Freunde werden die Popsängerin Taylor Swift und Spotify wohl so schnell nicht wieder. Erst lässt die 24-Jährige sämtliche Alben beim Musikstreaming-Anbieter sperren, dann ignoriert sie die Annäherungsversuche des schwedischen Unternehmens. Nun legt ihr Plattenlabel nach: Spotify zahle viel weniger als angekündigt. Man habe in den vergangenen zwölf Monaten lediglich eine halbe Million Dollar für Streaming auf dem US-Markt bekommen, sagte Firmenchef Scott Borchetta dem Magazin "Time".

Die Antwort von Spotify ließ nicht lange auf sich warten. Insgesamt habe die Plattenfirma in diesem Zeitraum zwei Millionen Dollar erhalten, sagte ein Unternehmenssprecher. Aber selbst das ist deutlich weniger, als Spotify suggeriert hatte.

Unternehmenschef Daniel Ek hatte in einem Eintrag im Firmen-Blog behauptet, die Zahlungen für Top-Musiker wie Taylor Swift könnten in diesem Jahr mehr als sechs Millionen Dollar betragen. Davon scheint Spotify allerdings noch weit entfernt zu sein.

Um die Zahlen in einen Zusammenhang zu rücken: Das erst Ende Oktober erschienene Album der Sängerin verkaufte sich in den USA bisher mehr als 1,7 Millionen Mal, dem "Business Insider" zufolge betrug der Umsatz alleine in der ersten Woche damit etwa zwölf Millionen Dollar. Zwischen dem 27. Oktober und dem 2. November waren 22 Prozent aller in den USA verkauften Alben von Taylor Swift.

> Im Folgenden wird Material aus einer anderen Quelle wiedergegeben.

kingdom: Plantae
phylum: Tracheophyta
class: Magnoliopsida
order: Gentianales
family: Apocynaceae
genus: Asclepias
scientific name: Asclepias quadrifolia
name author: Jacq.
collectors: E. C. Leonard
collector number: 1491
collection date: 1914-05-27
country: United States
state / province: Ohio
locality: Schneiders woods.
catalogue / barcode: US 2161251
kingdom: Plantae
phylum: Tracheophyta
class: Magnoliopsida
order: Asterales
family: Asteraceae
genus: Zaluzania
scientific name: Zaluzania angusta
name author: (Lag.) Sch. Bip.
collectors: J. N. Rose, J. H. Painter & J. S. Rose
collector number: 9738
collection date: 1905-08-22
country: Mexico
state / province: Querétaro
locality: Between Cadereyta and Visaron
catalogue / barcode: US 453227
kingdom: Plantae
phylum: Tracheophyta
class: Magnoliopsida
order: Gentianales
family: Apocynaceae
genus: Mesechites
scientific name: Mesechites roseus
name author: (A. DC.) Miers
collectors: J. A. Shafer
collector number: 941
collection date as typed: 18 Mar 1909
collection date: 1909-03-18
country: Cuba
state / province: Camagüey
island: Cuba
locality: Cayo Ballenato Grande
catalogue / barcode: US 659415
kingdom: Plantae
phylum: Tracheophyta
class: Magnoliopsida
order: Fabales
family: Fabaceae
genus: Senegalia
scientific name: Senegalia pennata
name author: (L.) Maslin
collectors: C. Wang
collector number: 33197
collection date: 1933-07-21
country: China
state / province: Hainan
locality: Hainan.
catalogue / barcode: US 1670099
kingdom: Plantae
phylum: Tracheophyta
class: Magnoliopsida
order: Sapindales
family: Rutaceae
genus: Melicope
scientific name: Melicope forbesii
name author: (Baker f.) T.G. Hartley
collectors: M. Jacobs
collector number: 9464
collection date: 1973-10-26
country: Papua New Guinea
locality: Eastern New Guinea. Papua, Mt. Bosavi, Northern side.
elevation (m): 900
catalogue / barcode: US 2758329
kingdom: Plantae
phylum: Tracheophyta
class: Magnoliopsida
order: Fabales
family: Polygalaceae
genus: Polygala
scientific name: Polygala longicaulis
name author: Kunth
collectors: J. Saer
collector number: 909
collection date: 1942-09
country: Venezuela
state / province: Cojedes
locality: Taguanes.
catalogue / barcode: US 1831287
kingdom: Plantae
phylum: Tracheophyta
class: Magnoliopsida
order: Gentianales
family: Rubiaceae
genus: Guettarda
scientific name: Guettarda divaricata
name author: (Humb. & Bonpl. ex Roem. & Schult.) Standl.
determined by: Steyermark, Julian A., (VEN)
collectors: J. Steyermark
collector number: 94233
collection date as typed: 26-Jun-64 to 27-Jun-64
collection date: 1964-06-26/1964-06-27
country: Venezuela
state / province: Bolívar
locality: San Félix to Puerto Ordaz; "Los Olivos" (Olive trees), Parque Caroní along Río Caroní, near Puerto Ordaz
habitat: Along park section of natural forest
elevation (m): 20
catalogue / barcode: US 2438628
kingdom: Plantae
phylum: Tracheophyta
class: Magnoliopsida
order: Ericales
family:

Der Streit zwischen der Sängerin und Spotify wird vor dem Hintergrund der Frage ausgetragen, ob der Streaming-Anbieter die Musiker angemessen vergütet. Künstler und Plattenfirmen werfen Spotify und dessen Konkurrenten vor, zu wenig Geld zu erwirtschaften und zugleich Konsumenten davon abzuhalten, die Musik zu kaufen. Beim Streaming können Kunden über das Internet unbegrenzt das Musikangebot der Anbieter abspielen - herunterladen können sie die Titel aber nicht.

Ausbeuter oder Freund?

Spotify gilt als der Marktführer in dem neuen Geschäft und hat nach eigenen Angaben etwa 40 Millionen Nutzer. Rund ein Viertel davon sind zahlende Kunden in einem Abo-Modell, in Deutschland für knapp zehn Euro im Monat. Damit nutzen sie Spotify ohne Werbeunterbrechungen. Im vergangenen Jahr wies das Unternehmen einen Verlust von etwas mehr als drei Millionen Euro aus. Schätzungen zufolge werden pro Abruf zwischen 0,6 und 0,84 US-Cent an die Labels überwiesen.

Ob der Spotify-Boykott Swifts aber tatsächlich mit der Bezahlung zu tun hat, ist nicht klar. Laut Medienberichten könnte der Schritt auch mit Verkaufs-Überlegungen für das Musiklabel Big Machine zusammenhängen, bei dem Swift unter Vertrag steht. Die Idee sei, die Firma mit höheren Verkäufen attraktiver aussehen zu lassen, heißt es.

Unterdessen wies Spotify-Chef Ek die Vorwürfe zurück, die Künstler auszubeuten. "Unsere Interessen stimmen völlig mit Euren überein", schrieb er. Nicht der Streaming-Dienst, sondern die Piraterie sei der Feind der Musiker. Schließlich gebe Spotify 70 Prozent seiner Umsätze an die Musikindustrie zurück. Sein Argument dahinter: Steigende Streaming-Umsätze erhöhen die Einnahmen der Musikindustrie.

Seit seiner Gründung 2008 habe man mehr als zwei Milliarden Dollar an Plattenlabel und Rechteverwalter überwiesen, damit das Geld an die Sänger und Komponisten weitergegeben werde. "Die Piraterie gibt keinen Cent, nichts, null", schrieb Ek.